Les meilleurs passages du documentaire, au contraire, sont les plus factuels : l’affligeante incurie des dirigeants français à propos du masque, ou l’étude sur la chloroquine, manifestement bidonnée, qui a été publiée par le Lancet. Pour le reste, ce documentaire reflète les travers habituels de l’information télévisuelle. Tout va très vite, ça part dans tous les sens, faits et interprétations se mêlent dans une narration à plusieurs voix qui se contredit allègrement.

Quel est le propos des auteurs ? Accuser les autorités d’avoir exagéré la menace pour ruiner nos libertés, voire d’avoir tout inventé pour nous terroriser, ou, au contraire, d’avoir péché par négligence, de s’être montrées incapables de faire face et d’avoir bricolé des expédients ? Pour ma part, je pense que nous sommes dans le second cas de figure. Le documentaire, lui, oscille entre ces deux thèses, avec une nette préférence pour la première.

André Comte-Sponville nous explique que mourir du Covid ou du cancer, au fond, tout cela est sans importance. Peu après, une intervenante décrit la détresse des victimes confinées en EPAHD, et, en sanglots, elle accuse les autorités de les avoir laissé mourir. Il va de soi que le confinement mérite discussion. Mais si ces personnes sont décédées du Covid-19, c’est que la pandémie est une affaire sérieuse, non ? Dans ces conditions, on se demande pourquoi la plupart des autres intervenants, au contraire, en minimisent l’importance.

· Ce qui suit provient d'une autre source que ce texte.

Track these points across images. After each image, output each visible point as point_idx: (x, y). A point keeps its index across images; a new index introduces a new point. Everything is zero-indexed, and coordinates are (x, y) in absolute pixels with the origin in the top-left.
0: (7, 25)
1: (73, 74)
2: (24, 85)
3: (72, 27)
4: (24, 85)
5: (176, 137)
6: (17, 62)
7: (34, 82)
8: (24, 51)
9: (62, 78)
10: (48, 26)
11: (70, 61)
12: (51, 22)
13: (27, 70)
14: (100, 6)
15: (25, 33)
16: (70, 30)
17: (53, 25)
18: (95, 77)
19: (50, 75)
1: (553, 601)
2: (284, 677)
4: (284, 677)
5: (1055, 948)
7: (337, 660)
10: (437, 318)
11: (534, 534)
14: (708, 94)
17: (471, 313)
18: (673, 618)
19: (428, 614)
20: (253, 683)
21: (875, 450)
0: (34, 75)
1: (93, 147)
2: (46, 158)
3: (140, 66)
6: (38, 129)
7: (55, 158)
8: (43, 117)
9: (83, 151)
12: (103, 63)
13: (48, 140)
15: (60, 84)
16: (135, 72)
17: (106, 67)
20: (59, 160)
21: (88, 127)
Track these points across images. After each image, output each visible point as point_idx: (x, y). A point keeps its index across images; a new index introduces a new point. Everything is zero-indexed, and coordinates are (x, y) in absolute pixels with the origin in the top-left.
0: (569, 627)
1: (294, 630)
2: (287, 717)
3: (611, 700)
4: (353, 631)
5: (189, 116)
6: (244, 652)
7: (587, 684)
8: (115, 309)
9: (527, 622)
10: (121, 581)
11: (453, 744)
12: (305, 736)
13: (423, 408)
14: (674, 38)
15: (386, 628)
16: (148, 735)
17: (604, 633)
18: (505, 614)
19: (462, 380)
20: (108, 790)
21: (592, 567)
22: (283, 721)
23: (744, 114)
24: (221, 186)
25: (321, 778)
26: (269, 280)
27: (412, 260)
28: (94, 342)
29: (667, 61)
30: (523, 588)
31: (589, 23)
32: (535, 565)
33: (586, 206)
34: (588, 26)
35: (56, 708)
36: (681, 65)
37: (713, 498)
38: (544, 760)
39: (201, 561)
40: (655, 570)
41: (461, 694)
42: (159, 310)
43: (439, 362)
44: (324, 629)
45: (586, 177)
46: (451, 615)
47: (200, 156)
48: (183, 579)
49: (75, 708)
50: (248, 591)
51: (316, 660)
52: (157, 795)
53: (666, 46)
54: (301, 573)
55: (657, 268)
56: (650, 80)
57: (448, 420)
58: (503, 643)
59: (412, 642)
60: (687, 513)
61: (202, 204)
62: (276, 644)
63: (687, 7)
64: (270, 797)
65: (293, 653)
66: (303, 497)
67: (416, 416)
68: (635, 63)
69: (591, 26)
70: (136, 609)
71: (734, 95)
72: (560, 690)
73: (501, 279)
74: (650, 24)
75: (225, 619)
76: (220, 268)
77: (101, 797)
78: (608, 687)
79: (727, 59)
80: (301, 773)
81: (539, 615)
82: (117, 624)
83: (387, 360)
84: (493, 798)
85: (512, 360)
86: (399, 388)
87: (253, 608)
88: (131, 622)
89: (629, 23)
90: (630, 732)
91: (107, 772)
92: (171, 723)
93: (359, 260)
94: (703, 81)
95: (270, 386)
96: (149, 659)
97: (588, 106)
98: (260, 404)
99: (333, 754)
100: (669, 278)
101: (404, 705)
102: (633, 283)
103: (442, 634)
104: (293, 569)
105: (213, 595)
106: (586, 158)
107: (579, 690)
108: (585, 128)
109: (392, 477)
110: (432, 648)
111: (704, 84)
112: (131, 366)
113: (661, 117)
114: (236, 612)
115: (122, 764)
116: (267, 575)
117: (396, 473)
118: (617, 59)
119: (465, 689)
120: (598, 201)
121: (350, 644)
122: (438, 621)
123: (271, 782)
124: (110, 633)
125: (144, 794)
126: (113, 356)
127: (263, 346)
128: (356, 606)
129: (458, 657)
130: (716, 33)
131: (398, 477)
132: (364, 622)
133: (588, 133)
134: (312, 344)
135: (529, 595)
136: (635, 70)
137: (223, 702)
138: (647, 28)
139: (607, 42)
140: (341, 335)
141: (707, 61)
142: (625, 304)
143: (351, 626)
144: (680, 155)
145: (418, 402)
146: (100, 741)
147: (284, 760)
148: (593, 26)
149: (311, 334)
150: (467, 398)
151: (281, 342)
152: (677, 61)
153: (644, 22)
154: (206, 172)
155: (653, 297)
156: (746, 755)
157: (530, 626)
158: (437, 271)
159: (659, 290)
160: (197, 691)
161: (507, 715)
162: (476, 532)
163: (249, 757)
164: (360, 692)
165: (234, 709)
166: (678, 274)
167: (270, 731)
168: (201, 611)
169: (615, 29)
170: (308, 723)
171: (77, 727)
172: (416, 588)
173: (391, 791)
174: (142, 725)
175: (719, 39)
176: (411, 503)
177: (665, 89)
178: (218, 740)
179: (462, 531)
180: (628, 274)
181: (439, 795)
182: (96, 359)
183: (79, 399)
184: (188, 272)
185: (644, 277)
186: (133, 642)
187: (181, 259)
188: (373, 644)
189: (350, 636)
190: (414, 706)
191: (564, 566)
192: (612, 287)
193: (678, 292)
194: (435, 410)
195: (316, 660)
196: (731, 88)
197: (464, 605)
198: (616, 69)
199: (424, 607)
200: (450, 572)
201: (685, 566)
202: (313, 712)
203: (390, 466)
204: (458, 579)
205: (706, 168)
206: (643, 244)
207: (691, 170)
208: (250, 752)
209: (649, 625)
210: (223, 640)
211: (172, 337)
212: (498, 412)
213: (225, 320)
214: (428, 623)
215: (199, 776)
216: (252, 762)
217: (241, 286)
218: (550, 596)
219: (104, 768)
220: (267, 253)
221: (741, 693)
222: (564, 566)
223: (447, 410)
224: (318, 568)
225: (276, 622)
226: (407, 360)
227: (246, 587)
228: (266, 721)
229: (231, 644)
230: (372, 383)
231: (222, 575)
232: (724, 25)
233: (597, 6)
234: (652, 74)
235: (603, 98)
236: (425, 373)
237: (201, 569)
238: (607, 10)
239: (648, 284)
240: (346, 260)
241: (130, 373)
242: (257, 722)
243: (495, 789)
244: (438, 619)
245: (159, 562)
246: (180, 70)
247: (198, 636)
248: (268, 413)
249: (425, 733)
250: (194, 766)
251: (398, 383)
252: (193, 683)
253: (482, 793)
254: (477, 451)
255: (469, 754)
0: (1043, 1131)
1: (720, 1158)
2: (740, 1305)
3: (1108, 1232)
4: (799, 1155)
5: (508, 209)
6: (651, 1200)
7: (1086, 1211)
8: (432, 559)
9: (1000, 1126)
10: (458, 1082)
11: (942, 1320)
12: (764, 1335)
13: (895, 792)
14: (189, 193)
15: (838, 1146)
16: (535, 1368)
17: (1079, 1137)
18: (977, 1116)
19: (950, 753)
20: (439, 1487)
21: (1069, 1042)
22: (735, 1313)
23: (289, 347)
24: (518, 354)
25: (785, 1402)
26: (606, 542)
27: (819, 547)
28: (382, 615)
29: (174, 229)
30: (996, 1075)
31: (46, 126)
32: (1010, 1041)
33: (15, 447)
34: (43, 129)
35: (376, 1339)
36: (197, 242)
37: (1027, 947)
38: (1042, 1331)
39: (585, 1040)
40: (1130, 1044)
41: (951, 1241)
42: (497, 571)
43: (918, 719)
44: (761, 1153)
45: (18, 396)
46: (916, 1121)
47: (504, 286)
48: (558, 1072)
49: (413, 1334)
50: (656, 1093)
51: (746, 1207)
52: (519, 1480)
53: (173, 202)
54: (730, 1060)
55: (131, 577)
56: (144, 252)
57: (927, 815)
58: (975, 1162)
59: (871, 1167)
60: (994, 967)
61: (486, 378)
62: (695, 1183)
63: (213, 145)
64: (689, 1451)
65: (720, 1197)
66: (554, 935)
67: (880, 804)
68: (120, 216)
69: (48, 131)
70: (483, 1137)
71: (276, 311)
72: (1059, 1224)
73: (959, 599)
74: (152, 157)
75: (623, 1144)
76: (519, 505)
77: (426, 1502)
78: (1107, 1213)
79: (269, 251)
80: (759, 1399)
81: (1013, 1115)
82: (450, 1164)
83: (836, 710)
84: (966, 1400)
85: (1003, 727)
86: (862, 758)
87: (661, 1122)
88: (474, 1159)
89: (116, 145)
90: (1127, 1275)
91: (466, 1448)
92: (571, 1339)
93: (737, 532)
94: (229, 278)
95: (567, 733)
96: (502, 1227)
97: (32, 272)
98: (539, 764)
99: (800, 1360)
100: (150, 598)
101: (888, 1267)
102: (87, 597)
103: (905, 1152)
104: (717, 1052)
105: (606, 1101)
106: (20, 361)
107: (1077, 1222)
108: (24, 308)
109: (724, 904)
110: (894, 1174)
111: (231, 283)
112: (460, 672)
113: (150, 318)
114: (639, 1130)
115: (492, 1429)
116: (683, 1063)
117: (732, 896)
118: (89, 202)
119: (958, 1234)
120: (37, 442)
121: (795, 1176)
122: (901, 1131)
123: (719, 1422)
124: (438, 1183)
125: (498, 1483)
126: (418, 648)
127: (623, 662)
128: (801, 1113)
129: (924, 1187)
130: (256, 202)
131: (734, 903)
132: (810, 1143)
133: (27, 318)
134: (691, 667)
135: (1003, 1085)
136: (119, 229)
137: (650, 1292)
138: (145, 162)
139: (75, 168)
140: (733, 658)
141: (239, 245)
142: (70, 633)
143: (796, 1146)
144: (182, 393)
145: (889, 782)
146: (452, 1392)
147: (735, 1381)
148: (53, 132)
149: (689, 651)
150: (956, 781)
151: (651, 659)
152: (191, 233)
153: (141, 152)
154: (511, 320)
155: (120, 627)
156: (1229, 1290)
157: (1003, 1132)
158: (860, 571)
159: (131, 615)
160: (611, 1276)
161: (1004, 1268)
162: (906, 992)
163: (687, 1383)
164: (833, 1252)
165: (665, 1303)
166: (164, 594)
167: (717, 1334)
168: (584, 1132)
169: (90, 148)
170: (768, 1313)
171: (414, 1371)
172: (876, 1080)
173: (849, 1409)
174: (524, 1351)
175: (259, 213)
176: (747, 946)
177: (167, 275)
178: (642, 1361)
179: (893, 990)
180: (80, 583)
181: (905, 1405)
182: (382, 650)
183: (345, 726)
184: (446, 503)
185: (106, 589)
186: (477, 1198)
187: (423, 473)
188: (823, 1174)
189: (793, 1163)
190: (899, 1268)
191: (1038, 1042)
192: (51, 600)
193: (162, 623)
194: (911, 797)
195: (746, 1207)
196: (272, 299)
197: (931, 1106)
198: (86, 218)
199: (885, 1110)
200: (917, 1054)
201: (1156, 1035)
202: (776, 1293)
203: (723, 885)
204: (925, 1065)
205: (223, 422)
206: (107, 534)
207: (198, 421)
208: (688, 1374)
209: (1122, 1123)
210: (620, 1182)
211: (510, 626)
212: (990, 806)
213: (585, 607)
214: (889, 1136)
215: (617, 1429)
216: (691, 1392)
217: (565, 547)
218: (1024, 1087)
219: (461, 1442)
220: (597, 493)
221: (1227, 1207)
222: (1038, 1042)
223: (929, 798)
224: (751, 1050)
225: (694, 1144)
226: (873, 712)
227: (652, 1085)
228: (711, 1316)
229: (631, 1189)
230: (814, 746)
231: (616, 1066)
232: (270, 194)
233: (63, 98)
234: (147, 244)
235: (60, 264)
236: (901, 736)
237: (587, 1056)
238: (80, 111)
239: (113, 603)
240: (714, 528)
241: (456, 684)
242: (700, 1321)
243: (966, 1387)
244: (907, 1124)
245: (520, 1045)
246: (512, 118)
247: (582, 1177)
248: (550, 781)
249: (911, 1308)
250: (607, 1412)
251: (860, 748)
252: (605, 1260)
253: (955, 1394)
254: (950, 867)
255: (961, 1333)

Le plus étonnant, donc, c’est la façon dont la thèse minimisatrice, dans ce documentaire, côtoie le discours apocalyptique. On a envie de dire : il faudrait savoir ! Soit cette pandémie est une affaire sérieuse, et la critique de la nullité de nos dirigeants est salutaire. Soit on pense que ce n’est qu’un prétexte à l’instauration d’une dictature sanitaire à la Foucault mâtinée de 1984. Mais là on entre dans un autre registre discursif, et pour étayer cette thèse, il faudra autre chose que des citations d’Attali sur le « gouvernement mondial » (qu’en pensent Xi et Poutine ?) et des vidéos de Bill Gates qui veut vacciner la planète entière.

Bruno Guigue


Bruno Guigue est un haut fonctionnaire, essayiste et politologue français né à Toulouse en 1962. Ancien élève de l’École Normale Supérieure et de l’ENA. Professeur de philosophie et chargé de cours en relations internationales dans l’enseignement supérieur. Il est l’auteur de cinq ouvrages, dont Aux origines du conflit israélo-arabe, l’invisible remords de l’Occident (L’Harmattan, 2002).